In [1]:
import pandas as pd
import numpy as np
import matplotlib.pyplot as plt

### Pandas and Excel:
Pandas treats excel workbook as a `Dictionary` where-

1.`key = Sheete name`

2.`value = DataFrame`

In [2]:
## Before importing the excel file you can see the sheet names of that excel file

pd.ExcelFile('fcc-new-coder-survey.xlsx').sheet_names

['2016', '2017']

### EX 1:

In this exercise, you'll create a data frame from a "base case" Excel file: one with a `single sheet` of tabular data.
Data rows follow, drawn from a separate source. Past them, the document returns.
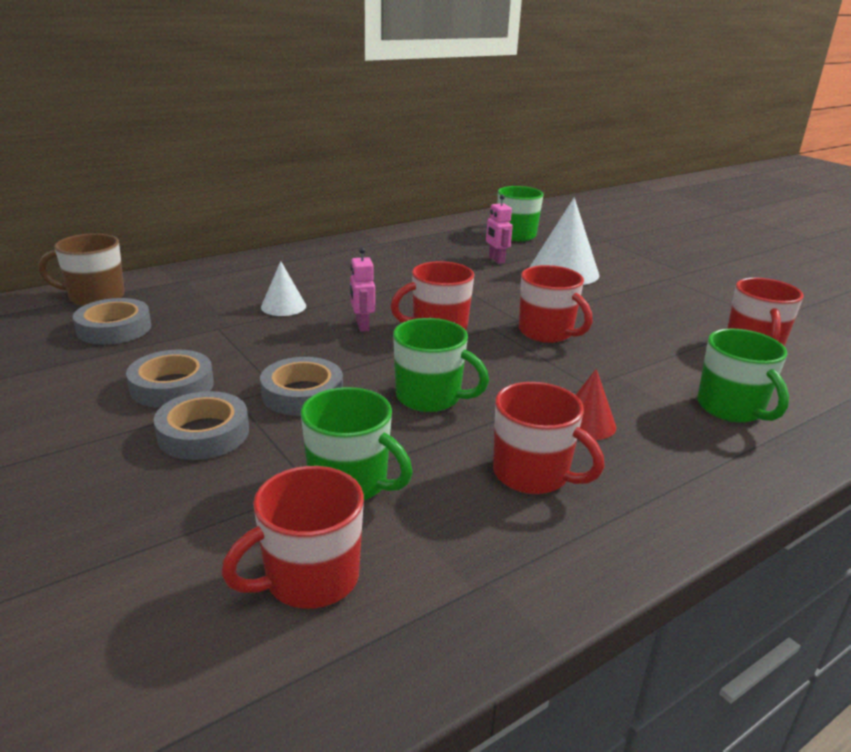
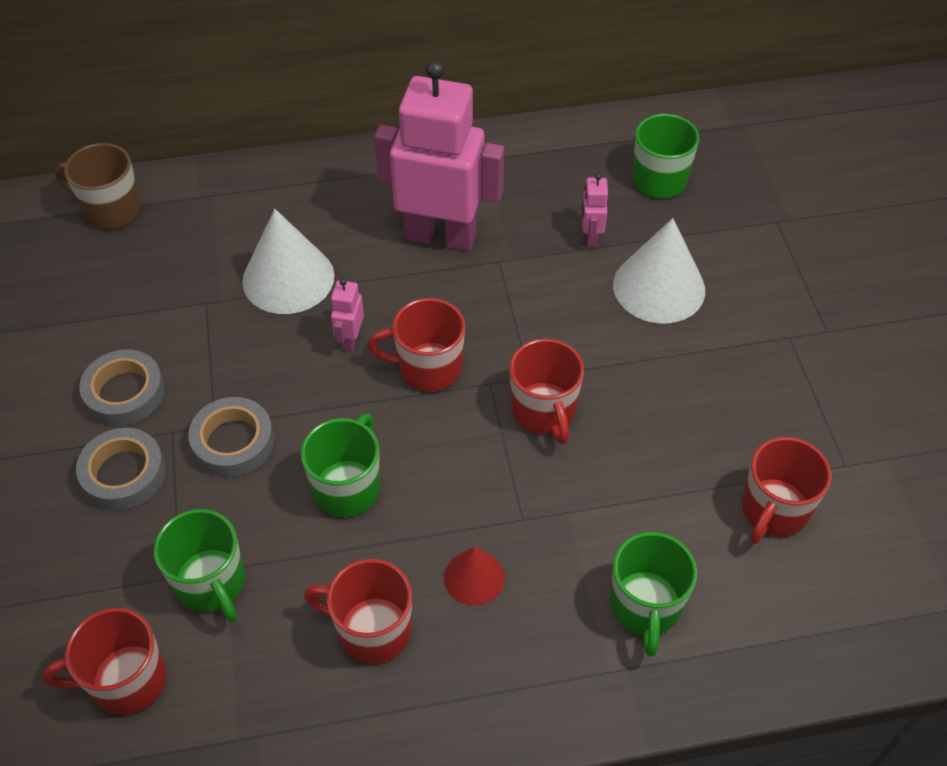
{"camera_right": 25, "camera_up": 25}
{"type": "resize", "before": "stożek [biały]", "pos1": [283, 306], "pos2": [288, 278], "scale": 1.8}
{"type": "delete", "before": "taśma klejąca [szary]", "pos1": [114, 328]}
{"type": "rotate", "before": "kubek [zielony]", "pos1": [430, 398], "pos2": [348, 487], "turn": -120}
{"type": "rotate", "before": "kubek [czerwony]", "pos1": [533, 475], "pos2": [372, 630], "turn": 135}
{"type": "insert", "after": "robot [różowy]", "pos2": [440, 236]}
The `fcc_survey.xlsx` file here has a sample of responses from `FreeCodeCamp's` annual New Developer Survey. This survey asks participants about their demographics, education, work and home life, plus questions about how they're learning to code. Let's load all of it.

In [3]:
# Read spreadsheet and assign it to survey_responses
survey_responses = pd.read_excel('fcc-new-coder-survey.xlsx')

In [None]:
# View the head of the data frame
#survey_responses.head()

### Ex 2: Load a portion of a spreadsheet

`Spreadsheets` meant to be read by people often have `multiple tables`, e.g., a small business might keep an inventory workbook with tables for different product types on a `single sheet`. Even tabular data may have `header rows` of `metadata`, like the `New Developer Survey` data here. While the metadata is useful, we don't want it in a data frame.

You'll use read_excel()'s `skiprows` keyword to get just the data. You'll also create a `string` to pass to `usecols` to get only columns `AD and AW through BA`, about future job goals.

In [6]:
## We can see from opening the spreadsheet in excel, the first two rows there are metadata
## Load fcc_survey_headers.xlsx', setting skiprows and usecols to skip the first two rows of metadata 

survey_responses = pd.read_excel("fcc-new-coder-survey.xlsx", skiprows = 2)
#survey_responses.head()

In [None]:
# Create a single string, specifying pandas usecols argument to get only columns AD and AW through BA, about future job goals. 

col_string = "AD, AW:BA"

survey_responses = pd.read_excel("fcc-new-coder-survey.xlsx", skiprows = 2, usecols = col_string)
#survey_responses.head()

### Getting data from multiple worksheets

An Excel workbook may contain `multiple sheets` of related data. The New Developer Survey response workbook has sheets for different years which are `2016 and 2017`. 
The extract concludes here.